Adaptação da Classificação Decimal de Dewey para o acervo infantojuvenil da Biblioteca Municipal de Marília “João Mesquita Valença”: uma experiência bem-sucedida
DOI:
https://doi.org/10.11606/issn.2238-5894.berev.2024.225950Palavras-chave:
Organização de acervos, Localização autônoma, Adaptação de classificação, Acervo infantojuvenil, Bibliotecas PúblicasResumo
A Biblioteca Municipal de Marília “João Mesquita Valença” é um centro de informação que oferece materiais atualizados em diversas línguas e adaptados. Com um acervo diversificado, a Biblioteca atende diversos usuários, incluindo jovens leitores que representam cerca de 16% dos leitores.
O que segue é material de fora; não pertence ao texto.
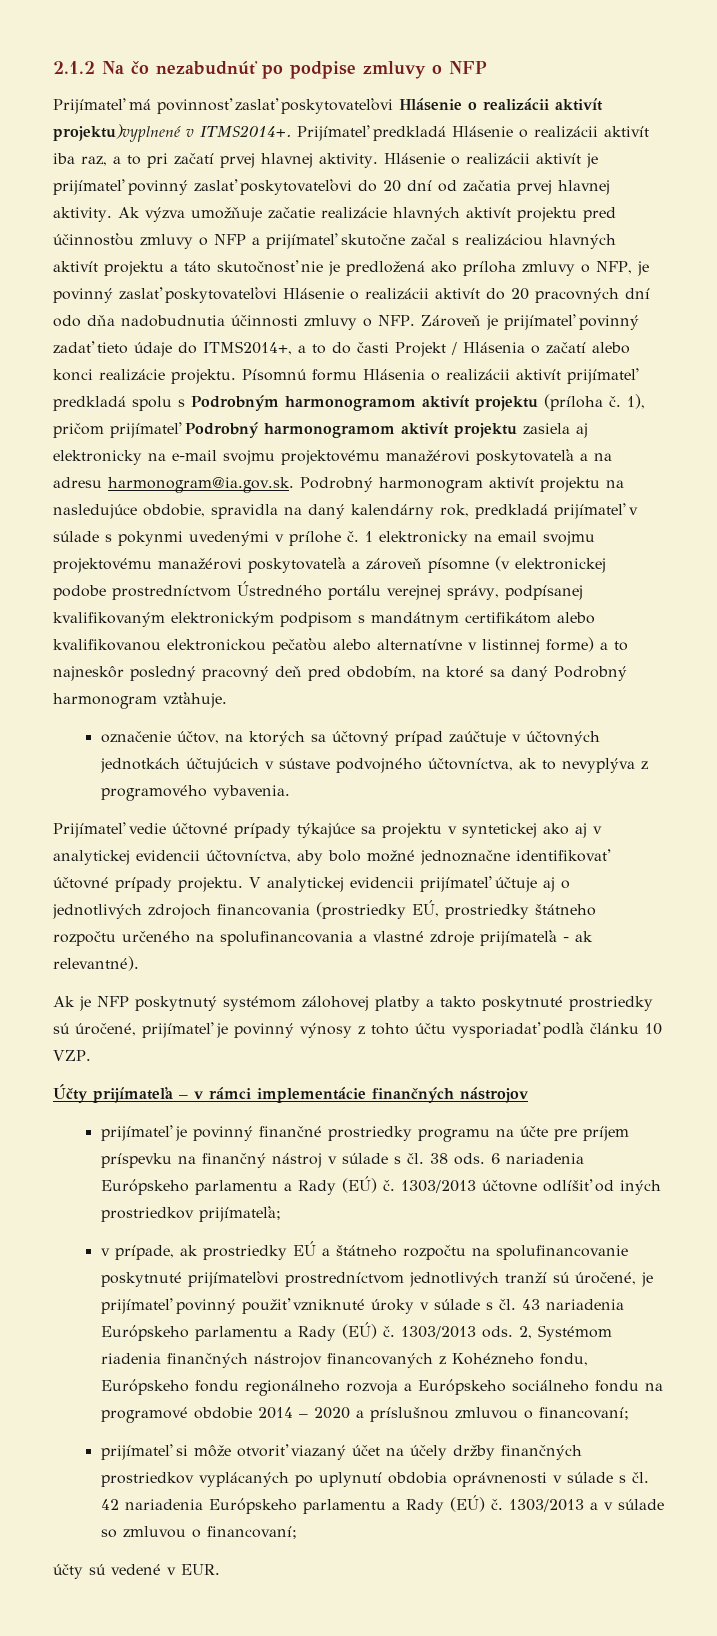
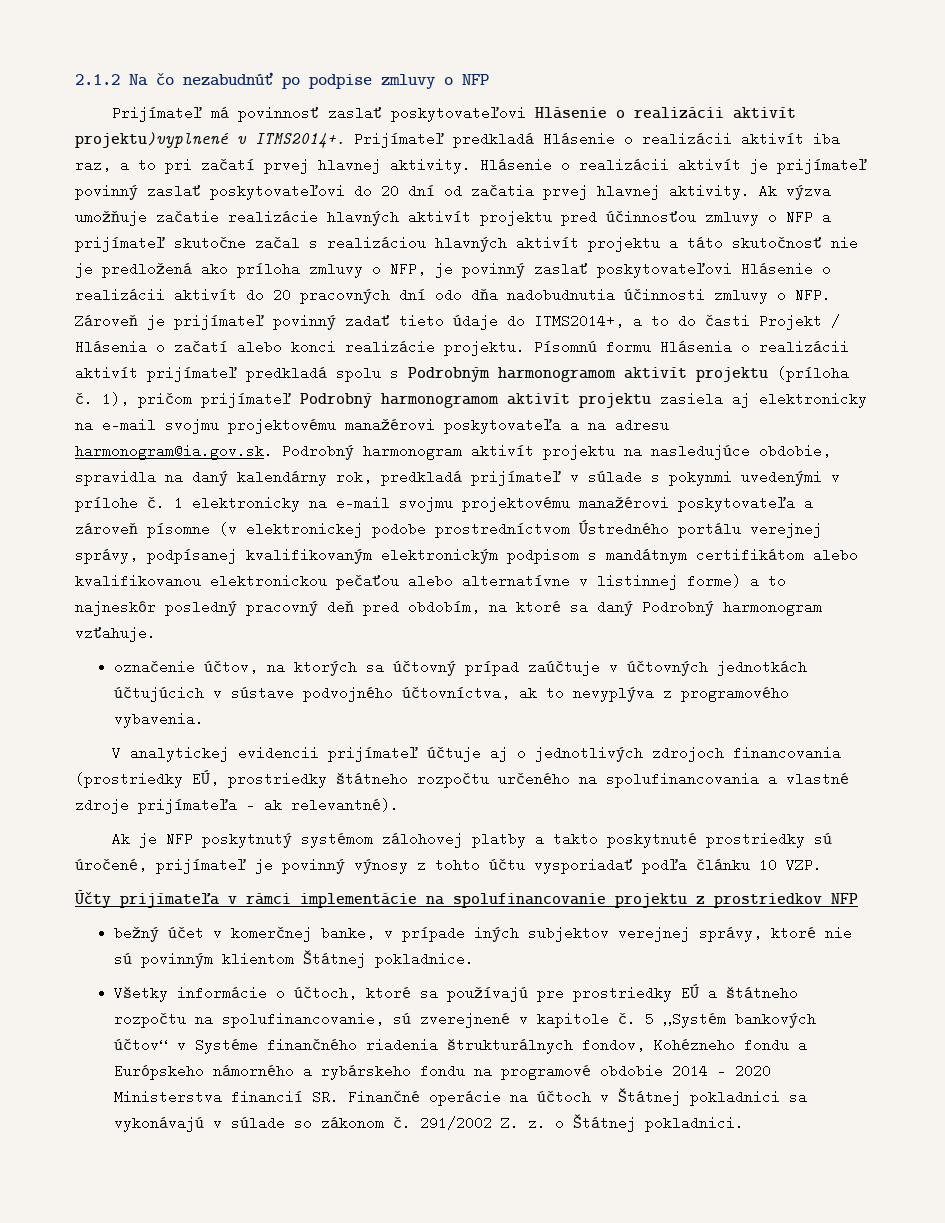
[498,531,537,542] email -> [336,496,390,510] e-mail
[53,822,602,838] [53,849,611,865] [53,877,243,892] Prijímateľ vedie účtovné prípady týkajúce sa projektu v syntetickej ako aj v analytickej evidencii účtovníctva, aby bolo možné jednoznačne identifikovať účtovné prípady projektu. -> (205, 720) none
[179,1095,188,1099] – -> (219, 900) none
[372,1087,529,1103] [100,1125,629,1142] [100,1153,584,1168] [100,1176,661,1195] [100,1206,281,1222] [100,1245,198,1260] finančných nástrojov // prijímateľ je povinný finančné prostriedky programu na účte pre príjem príspevku na finančný nástroj v súlade s čl. 38 ods. 6 nariadenia Európskeho parlamentu a Rady (EÚ) č. 1303/2013 účtovne odlíšiť od iných prostriedkov prijímateľa; // v prípade, ak -> [426,893,858,908] [114,926,853,942] [114,950,475,968] [114,986,565,1002] na spolufinancovanie projektu z prostriedkov NFP // bežný účet v komerčnej banke, v prípade iných subjektov verejnej správy, ktoré nie sú povinným klientom Štátnej pokladnice. // Všetky informácie o účtoch, ktoré sa používajú pre
[495,1245,628,1260] [100,1271,653,1287] [100,1298,624,1314] [100,1322,612,1341] [100,1353,588,1368] [100,1379,589,1396] spolufinancovanie poskytnuté prijímateľovi prostredníctvom jednotlivých tranží sú úročené, je prijímateľ povinný použiť vzniknuté úroky v súlade s čl. 43 nariadenia Európskeho parlamentu a Rady (EÚ) č. 1303/2013 ods. 2, Systémom riadenia finančných nástrojov financovaných z Kohézneho fondu, Európskeho fondu regionálneho rozvoja a Európskeho sociálneho -> [222,1012,817,1028] [114,1038,808,1054] [114,1064,412,1080] spolufinancovanie, sú zverejnené v kapitole č. 5 „Systém bankových účtov“ v Systéme finančného riadenia štrukturálnych fondov, Kohézneho fondu a Európskeho námorného a rybárskeho
[355,1407,629,1422] [100,1444,582,1460] [100,1472,649,1487] [100,1495,664,1514] [100,1526,297,1539] [53,1564,220,1579] a príslušnou zmluvou o financovaní; // prijímateľ si môže otvoriť viazaný účet na účely držby finančných prostriedkov vyplácaných po uplynutí obdobia oprávnenosti v súlade s čl. 42 nariadenia Európskeho parlamentu a Rady (EÚ) č. 1303/2013 a v súlade so zmluvou o financovaní; // účty sú vedené v EUR. -> [114,1088,808,1106] [114,1114,745,1132] Ministerstva financií SR. Finančné operácie na účtoch v Štátnej pokladnici sa vykonávajú v súlade so zákonom č. 291/2002 Z. z. o Štátnej pokladnici.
Esses jovens têm acesso a uma coleção específica, organizada por uma classificação exclusiva que foi experimentada e validada. A classificação desempenha um papel crucial na organização e acessibilidade dos acervos, estabelecendo uma comunicação direta com os usuários. Contudo, sistemas tradicionais como a Classificação Decimal de Dewey podem limitar essa comunicação, especialmente para acervos infantojuvenis. A notação 028.5, geralmente usada para acervos infantis e juvenis, agrupa diversos gêneros e temas sem uma diferenciação clara, dificultando a localização autônoma das obras pelos jovens usuários. Diante deste problema, observou-se que a classificação usada nas bibliotecas públicas brasileiras não atende plenamente às necessidades dos usuários infantis e juvenis. Com base em observações e relatos das bibliotecárias da Biblioteca Municipal de Marília, concluiu-se que a estrutura rígida da Classificação Decimal de Dewey necessitava de adaptação. Assim, o objetivo proposto foi a adaptação da classe 800 da Classificação Decimal de Dewey para melhorar a organização e acessibilidade dos acervos infantis e juvenis, facilitando a localização autônoma das obras por parte das crianças e jovens leitores. Esta adaptação buscou aperfeiçoar a utilização do acervo, promovendo uma melhor experiência de leitura e exploração na biblioteca.